New media, new possibilities for dancers
March 1, 2017
Thomas Edison was one of the first innovators to focus his lens on dance. In 1895, he produced “Anabelle Serpentine Dance”, a hand-tinted color silent short film showcasing dancer Anabelle Moore’s movements. At around the same time, American modern dancer Loie Fuller did pioneering experiments with lighting techniques.

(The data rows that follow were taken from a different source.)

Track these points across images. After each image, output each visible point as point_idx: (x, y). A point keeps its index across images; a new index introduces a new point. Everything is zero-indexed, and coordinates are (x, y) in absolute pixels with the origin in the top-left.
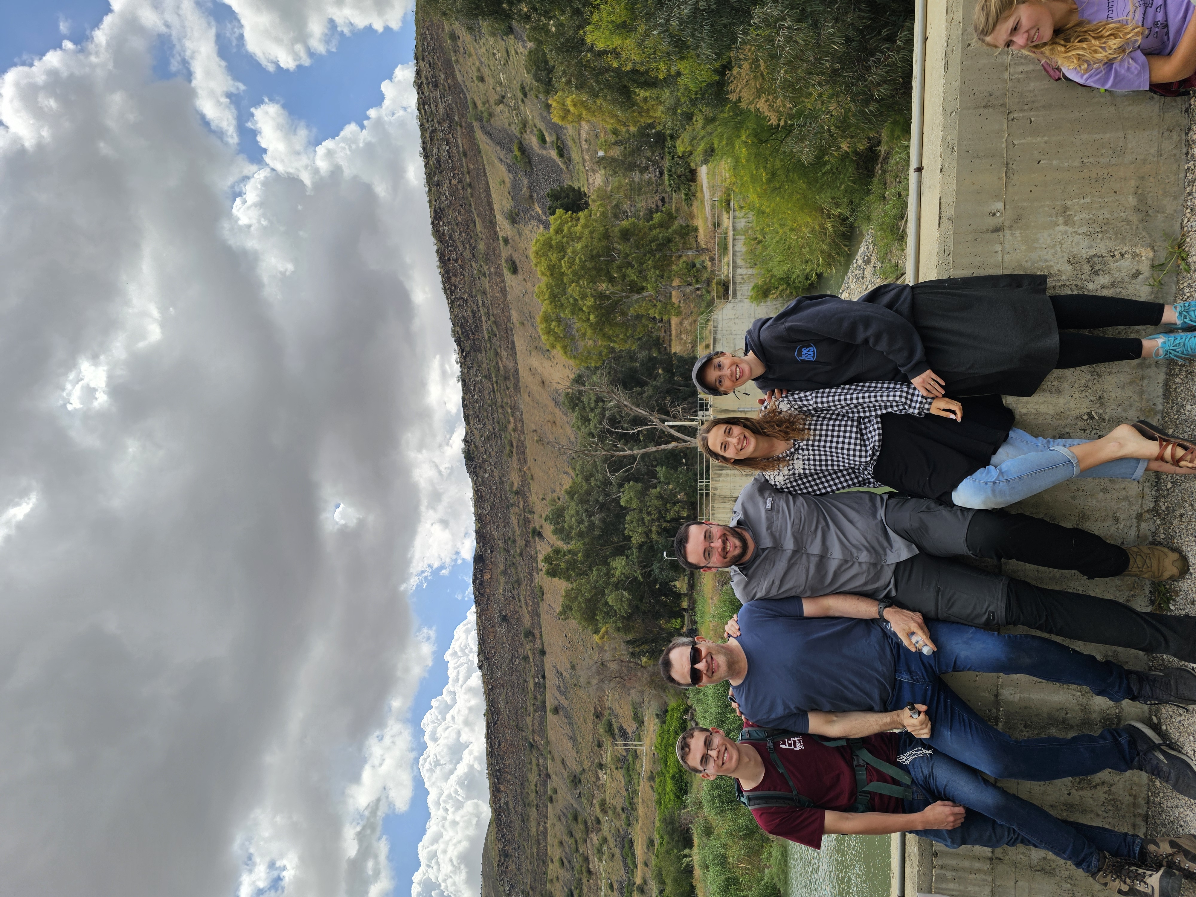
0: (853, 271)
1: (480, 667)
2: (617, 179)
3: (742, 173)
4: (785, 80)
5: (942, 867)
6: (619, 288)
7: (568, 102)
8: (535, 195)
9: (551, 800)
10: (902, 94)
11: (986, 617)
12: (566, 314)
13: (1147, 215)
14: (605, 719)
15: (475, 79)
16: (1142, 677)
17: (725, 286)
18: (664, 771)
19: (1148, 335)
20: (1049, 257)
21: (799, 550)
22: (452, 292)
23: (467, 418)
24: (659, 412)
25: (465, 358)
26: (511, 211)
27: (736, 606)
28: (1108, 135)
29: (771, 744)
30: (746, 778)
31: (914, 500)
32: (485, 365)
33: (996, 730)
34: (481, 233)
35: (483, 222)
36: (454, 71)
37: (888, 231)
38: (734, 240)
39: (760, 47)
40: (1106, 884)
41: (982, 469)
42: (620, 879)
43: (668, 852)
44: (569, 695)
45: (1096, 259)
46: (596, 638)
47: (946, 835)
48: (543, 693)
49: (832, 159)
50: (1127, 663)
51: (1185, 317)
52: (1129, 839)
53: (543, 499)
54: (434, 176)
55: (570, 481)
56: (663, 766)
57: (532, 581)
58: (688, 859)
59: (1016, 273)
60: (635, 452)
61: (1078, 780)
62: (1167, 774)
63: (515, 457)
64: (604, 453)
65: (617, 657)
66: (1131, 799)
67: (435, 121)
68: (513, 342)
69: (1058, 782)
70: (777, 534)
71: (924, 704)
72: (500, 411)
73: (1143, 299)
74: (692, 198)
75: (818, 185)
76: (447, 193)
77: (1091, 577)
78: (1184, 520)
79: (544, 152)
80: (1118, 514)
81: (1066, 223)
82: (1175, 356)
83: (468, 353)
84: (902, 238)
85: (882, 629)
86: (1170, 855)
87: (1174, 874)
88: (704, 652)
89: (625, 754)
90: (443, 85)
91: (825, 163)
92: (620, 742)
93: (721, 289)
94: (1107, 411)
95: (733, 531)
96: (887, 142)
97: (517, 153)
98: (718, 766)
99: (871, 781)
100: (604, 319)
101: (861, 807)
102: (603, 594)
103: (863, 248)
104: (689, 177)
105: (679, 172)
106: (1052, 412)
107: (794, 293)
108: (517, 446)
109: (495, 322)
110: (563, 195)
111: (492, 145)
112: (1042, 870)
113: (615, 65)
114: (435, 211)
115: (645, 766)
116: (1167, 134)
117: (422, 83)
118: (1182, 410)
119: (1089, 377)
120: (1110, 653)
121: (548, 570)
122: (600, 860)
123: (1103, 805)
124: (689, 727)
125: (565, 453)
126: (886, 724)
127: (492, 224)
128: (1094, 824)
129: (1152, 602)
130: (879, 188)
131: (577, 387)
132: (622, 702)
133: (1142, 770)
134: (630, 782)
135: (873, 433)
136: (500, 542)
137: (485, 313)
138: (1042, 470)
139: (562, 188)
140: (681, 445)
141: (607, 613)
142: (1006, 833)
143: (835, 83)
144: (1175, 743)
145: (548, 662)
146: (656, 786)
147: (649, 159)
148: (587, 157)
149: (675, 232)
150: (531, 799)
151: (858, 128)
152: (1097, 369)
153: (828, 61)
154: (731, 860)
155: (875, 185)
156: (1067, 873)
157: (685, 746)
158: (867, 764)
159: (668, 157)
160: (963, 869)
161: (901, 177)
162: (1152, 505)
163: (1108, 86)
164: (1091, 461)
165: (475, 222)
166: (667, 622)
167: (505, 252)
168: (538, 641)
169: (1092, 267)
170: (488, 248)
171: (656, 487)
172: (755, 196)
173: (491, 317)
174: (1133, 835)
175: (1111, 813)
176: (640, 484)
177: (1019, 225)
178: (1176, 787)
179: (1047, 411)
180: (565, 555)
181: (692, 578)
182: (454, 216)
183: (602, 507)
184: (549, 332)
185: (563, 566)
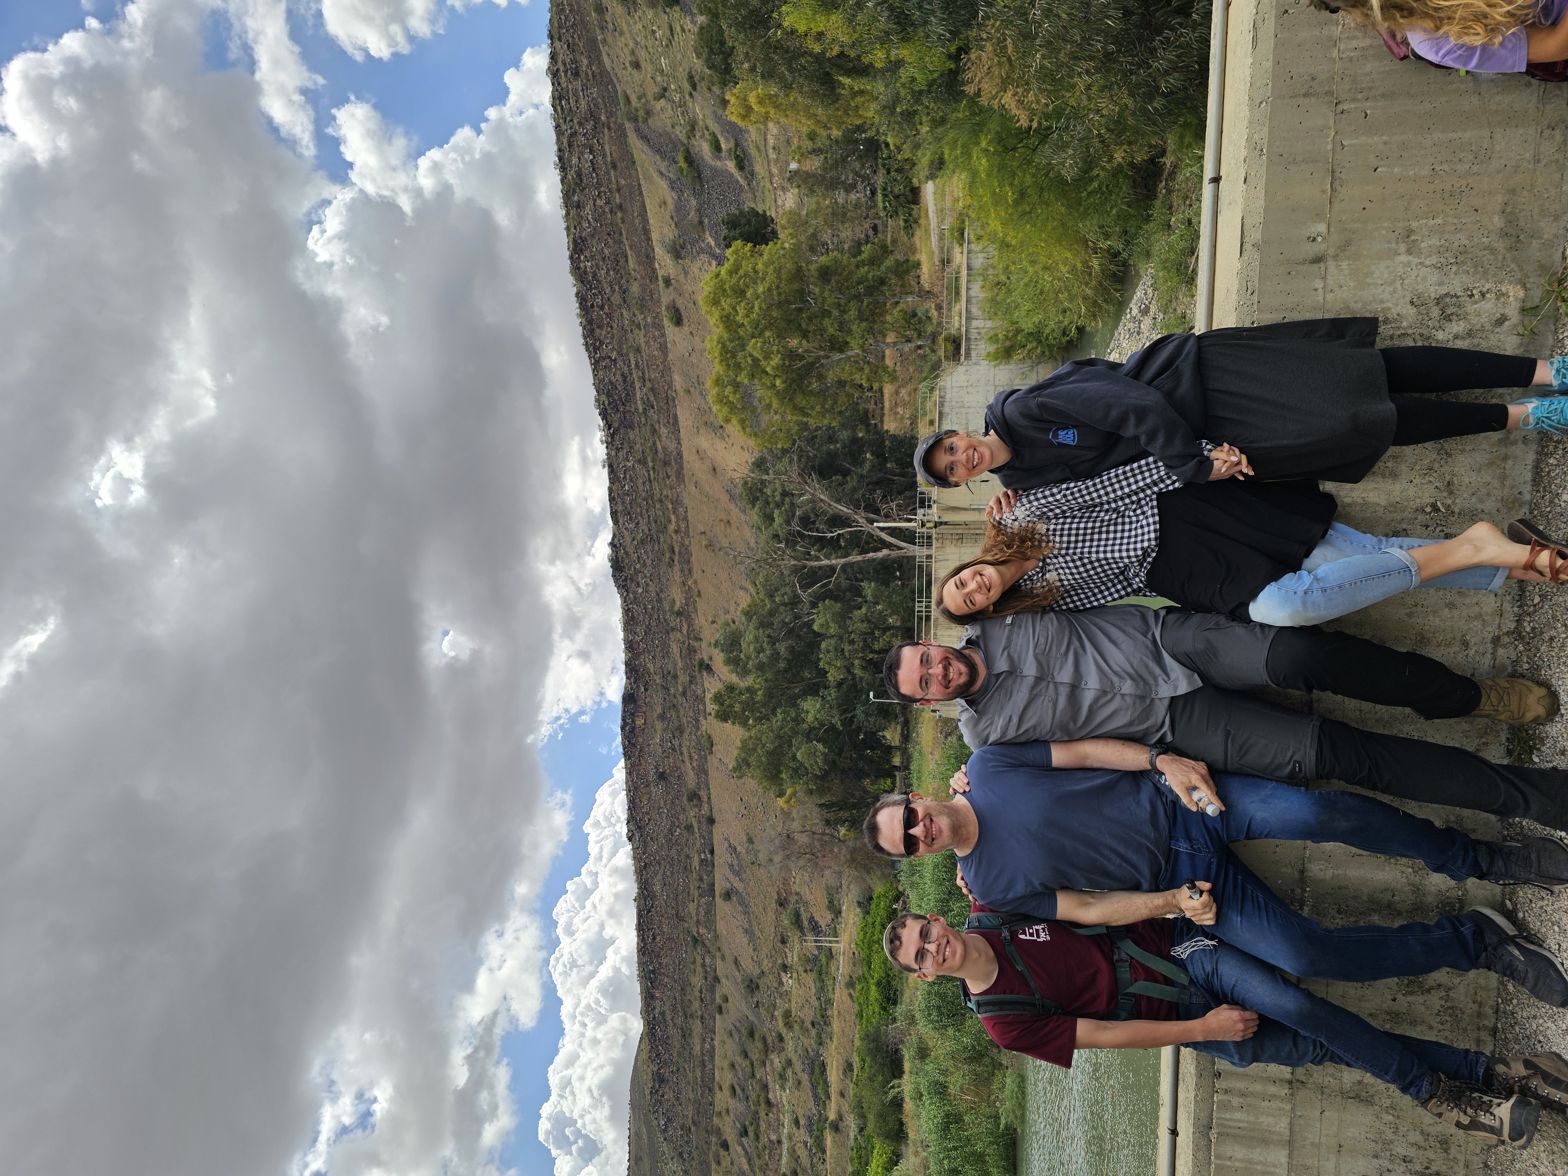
0: (1126, 324)
1: (630, 839)
2: (814, 199)
3: (981, 192)
4: (1042, 67)
5: (1226, 1092)
6: (816, 344)
7: (752, 100)
8: (706, 221)
9: (720, 1010)
10: (1197, 86)
11: (1290, 767)
12: (743, 377)
13: (1518, 241)
14: (790, 908)
15: (628, 64)
16: (1494, 850)
17: (955, 343)
18: (867, 975)
19: (1513, 401)
20: (1386, 296)
21: (1044, 677)
22: (596, 349)
23: (614, 515)
24: (866, 509)
25: (612, 436)
26: (674, 242)
28: (1468, 134)
29: (1007, 934)
30: (974, 978)
31: (1199, 615)
32: (638, 445)
33: (1301, 915)
34: (635, 271)
35: (637, 256)
36: (600, 54)
37: (1174, 270)
38: (968, 281)
39: (1007, 23)
40: (1440, 1115)
41: (1291, 574)
42: (808, 1113)
43: (870, 1079)
44: (744, 876)
45: (1448, 300)
46: (781, 802)
47: (1233, 1050)
48: (711, 873)
49: (1101, 174)
50: (1474, 831)
52: (1471, 1056)
53: (713, 622)
54: (573, 195)
55: (749, 599)
56: (865, 969)
57: (698, 729)
58: (896, 1091)
59: (1341, 317)
60: (834, 562)
61: (1406, 981)
62: (1522, 975)
63: (677, 568)
64: (793, 562)
65: (808, 827)
66: (1475, 1007)
67: (575, 121)
68: (676, 416)
69: (1381, 984)
70: (1016, 657)
71: (1207, 881)
72: (658, 506)
73: (1509, 352)
74: (914, 226)
75: (1082, 209)
76: (590, 217)
77: (1429, 717)
78: (1554, 645)
79: (719, 164)
80: (1468, 637)
81: (1409, 252)
82: (1550, 426)
83: (617, 430)
84: (1191, 280)
85: (1155, 785)
86: (1524, 1078)
87: (1531, 1102)
88: (921, 814)
89: (816, 953)
90: (586, 73)
91: (1091, 180)
92: (810, 937)
93: (950, 347)
94: (1457, 501)
95: (959, 654)
96: (1174, 151)
97: (683, 164)
98: (938, 963)
99: (1136, 981)
100: (794, 385)
101: (1123, 1014)
102: (790, 746)
103: (1139, 294)
104: (910, 198)
105: (896, 190)
106: (1384, 503)
107: (1047, 353)
108: (680, 553)
109: (652, 389)
110: (743, 221)
111: (650, 153)
112: (1357, 1097)
113: (817, 49)
114: (575, 241)
115: (842, 968)
116: (1547, 132)
117: (558, 70)
118: (1556, 501)
119: (1435, 456)
120: (1452, 818)
121: (718, 711)
122: (783, 1088)
123: (1437, 1015)
124: (901, 916)
125: (742, 563)
126: (1157, 907)
127: (649, 258)
128: (1426, 1038)
129: (1510, 752)
130: (1162, 214)
131: (757, 475)
132: (813, 886)
133: (1490, 969)
134: (822, 988)
135: (1147, 529)
136: (657, 677)
137: (639, 378)
138: (1369, 578)
139: (741, 212)
140: (894, 554)
141: (796, 771)
142: (1311, 1048)
143: (1108, 71)
144: (1535, 935)
145: (718, 833)
146: (856, 995)
147: (856, 174)
148: (775, 171)
149: (889, 269)
150: (694, 1009)
151: (1137, 132)
152: (1446, 446)
153: (1100, 41)
154: (951, 1090)
155: (1157, 210)
156: (1389, 1101)
157: (895, 939)
158: (1132, 958)
159: (882, 171)
160: (1253, 1094)
161: (1192, 198)
162: (1513, 626)
163: (1471, 66)
164: (1436, 568)
165: (626, 257)
166: (873, 783)
167: (666, 297)
168: (706, 806)
169: (1443, 310)
170: (644, 291)
171: (860, 608)
172: (998, 223)
173: (647, 382)
174: (1476, 1052)
175: (1449, 1024)
176: (839, 605)
177: (1347, 253)
178: (1535, 991)
179: (1378, 501)
180: (741, 693)
181: (906, 724)
182: (599, 248)
183: (791, 632)
184: (721, 401)
185: (737, 707)
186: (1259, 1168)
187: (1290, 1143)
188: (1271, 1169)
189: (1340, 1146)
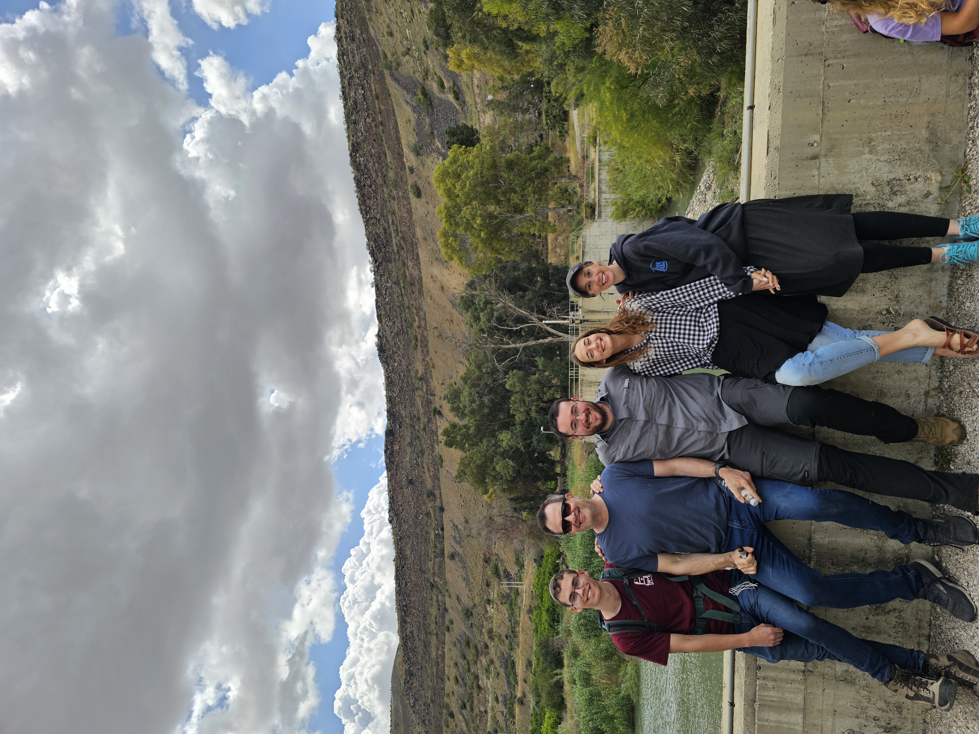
0: (697, 196)
1: (390, 522)
2: (503, 118)
3: (606, 113)
4: (643, 36)
5: (764, 678)
6: (505, 209)
7: (464, 56)
8: (436, 132)
9: (448, 629)
10: (739, 48)
11: (802, 474)
12: (460, 231)
13: (937, 145)
14: (492, 564)
15: (385, 34)
16: (927, 524)
17: (592, 208)
18: (540, 605)
19: (936, 245)
20: (857, 180)
21: (650, 420)
22: (367, 213)
23: (379, 317)
24: (538, 312)
25: (378, 267)
26: (416, 145)
27: (598, 469)
28: (906, 79)
29: (627, 581)
30: (607, 610)
31: (745, 379)
32: (394, 273)
33: (809, 567)
34: (391, 163)
35: (393, 154)
36: (368, 27)
37: (726, 162)
38: (599, 170)
39: (622, 9)
40: (896, 691)
41: (801, 354)
42: (503, 693)
43: (543, 671)
44: (463, 544)
45: (895, 182)
46: (485, 497)
47: (768, 652)
48: (442, 543)
49: (680, 102)
50: (915, 512)
51: (966, 230)
52: (915, 654)
53: (442, 384)
54: (352, 115)
55: (465, 369)
56: (539, 601)
57: (433, 451)
58: (559, 677)
59: (830, 193)
60: (518, 345)
61: (874, 607)
62: (946, 602)
63: (419, 350)
64: (492, 346)
65: (503, 513)
66: (917, 622)
67: (353, 69)
68: (418, 254)
69: (859, 609)
70: (632, 408)
71: (751, 546)
72: (407, 311)
73: (932, 215)
74: (565, 135)
75: (669, 124)
76: (362, 129)
77: (887, 442)
78: (962, 396)
79: (443, 96)
80: (910, 392)
81: (871, 152)
82: (958, 261)
83: (381, 264)
84: (737, 168)
85: (717, 485)
86: (948, 666)
87: (952, 682)
88: (572, 507)
89: (509, 592)
90: (359, 39)
91: (674, 107)
92: (505, 582)
93: (589, 211)
94: (902, 307)
95: (595, 406)
96: (725, 88)
97: (421, 96)
98: (584, 601)
99: (707, 609)
100: (492, 235)
101: (700, 631)
102: (492, 462)
103: (705, 177)
104: (563, 117)
105: (554, 113)
106: (857, 308)
107: (649, 214)
108: (421, 341)
109: (403, 238)
110: (459, 132)
111: (400, 89)
112: (845, 680)
113: (504, 25)
114: (353, 145)
115: (525, 601)
116: (954, 78)
117: (341, 37)
118: (963, 306)
119: (888, 279)
120: (902, 505)
121: (446, 441)
122: (488, 678)
123: (894, 627)
124: (561, 570)
125: (460, 346)
126: (720, 563)
127: (400, 155)
128: (887, 643)
129: (936, 463)
130: (719, 127)
131: (469, 292)
132: (506, 549)
133: (926, 599)
134: (512, 614)
135: (712, 326)
136: (407, 419)
137: (394, 230)
138: (849, 355)
139: (458, 126)
140: (556, 340)
141: (495, 477)
142: (816, 650)
143: (684, 38)
144: (953, 577)
145: (446, 517)
146: (533, 618)
147: (530, 102)
148: (478, 100)
149: (550, 162)
150: (431, 629)
151: (703, 77)
153: (679, 20)
154: (594, 677)
155: (715, 124)
156: (865, 682)
157: (557, 586)
158: (705, 595)
159: (545, 101)
160: (781, 680)
161: (737, 118)
162: (937, 384)
163: (907, 37)
164: (889, 348)
165: (386, 154)
166: (544, 484)
167: (411, 180)
168: (438, 500)
169: (892, 189)
170: (397, 176)
171: (535, 374)
172: (617, 133)
173: (400, 233)
174: (918, 651)
175: (901, 633)
176: (521, 372)
177: (832, 153)
178: (954, 612)
179: (854, 307)
180: (460, 429)
181: (564, 447)
182: (368, 149)
183: (491, 390)
184: (447, 246)
185: (459, 438)
186: (785, 726)
187: (804, 710)
188: (792, 727)
189: (835, 711)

Since then, dance and new media have grown side by side, forming fertile ground for interdisciplinary creation.
Increasingly, dancers are turning to new media to distribute their art, as current industry practices require them to distill their artistic identity into a coherent digital persona.
In his dance and new media classes, USC Glorya Kaufman School of Dance professor Patrick Corbin reviews the possibilities in which dancers can appropriate portable digital technologies to expand their choreographic projects and performances.
“New artists need to make very conscious choices of the way they use the new media,” said Corbin. “The bar is very high now for what is expected from dance media makers to put out into the ether.”
Riding the digital wave, cultural institutions incorporate more and more new media in both the art they present and their overall strategy. A Pew Research survey from 2013 found that 77 percent of arts organizations agreed that digital technologies have “played a major role in broadening the boundaries of what is considered art,” and 78 percent of them said that “these technologies are ‘very important’ for increasing audience engagement.”
Vogue’s Marjon Carlos reported in 2016 how Maria Kochetkova, a San Francisco Ballet dancer, has become famous among young audiences thanks to her large social media following, thus making ballet more accessible to the general public.
“The Moscow native has endeared herself to more than 140,000 Instagram followers who are as enchanted by the rare insider view of the rigorous world of ballet as the whimsical, off-duty personal style she offers with each post,” wrote Carlos.
The medium is the message
As storytelling and technology offer dance access to audiences that are unfamiliar with it, media makers face the challenges of interpreting dance and the responsibility of manipulating it through frames and narratives.
After the recent screening of “Mr. Gaga,“ a documentary on Israeli choreographer Ohad Naharin, at the Glorya Kaufman International Dance Center, director Tomer Heymann touched on the differences between producing media for dance audiences and producing media for a broader audience.
“I remember when I saw the first version of the movie, I hated it. I had forgotten who was Tomer, the child that had never seen dance in his life… I realized that Ohad was not my audience, or the people who know Batsheva [Dance Company],” said Heymann. “Only once we took the freedom not to tell the story of dance, we understood that dance needed to serve different narratives.”
USC Kaufman embraces the multi-medium of dance
At USC Kaufman, students are continuously pushed to incorporate dance across other fields of knowledge. Last year, student dancers interacted with a video art installation at the USC Fisher Museum of Art. Furthermore, faculty member William Forsythe, a world-renowned dance innovator, serves as a model for them in researching interactions between dance and new media.
“William Forsythe is always shaking up the standards to push them to experiment,” said Corbin.
“Synchronous Objects” by William Forsythe, Maria Palazzi and Norah Zuniga Shaw, who spoke at Futures in Motion, the USC Choreographic Institute’s launch event that took place in October, 2016.
Forsythe, who also is the artistic advisor for the USC Choreographic Institute, has explored how choreography can materialize into objects through the use of data. During his lecture Futures in Motion, Forsythe explained that the codification of dance allows the viewer to identify patterns that would have gone unnoticed without the process of data visualization. In “Synchronous Objects,” each of the movements from his dance “One Flat Thing, reproduced” is analyzed and coded. The result is a systemized set of information that can be displayed in multiple digital forms.
From filmmaking to social media to real-time performance, the dance world is beginning to flex its new media muscles. Not only is it helping dancers reach new audiences, but it is also adding a new dimension to their artistic products.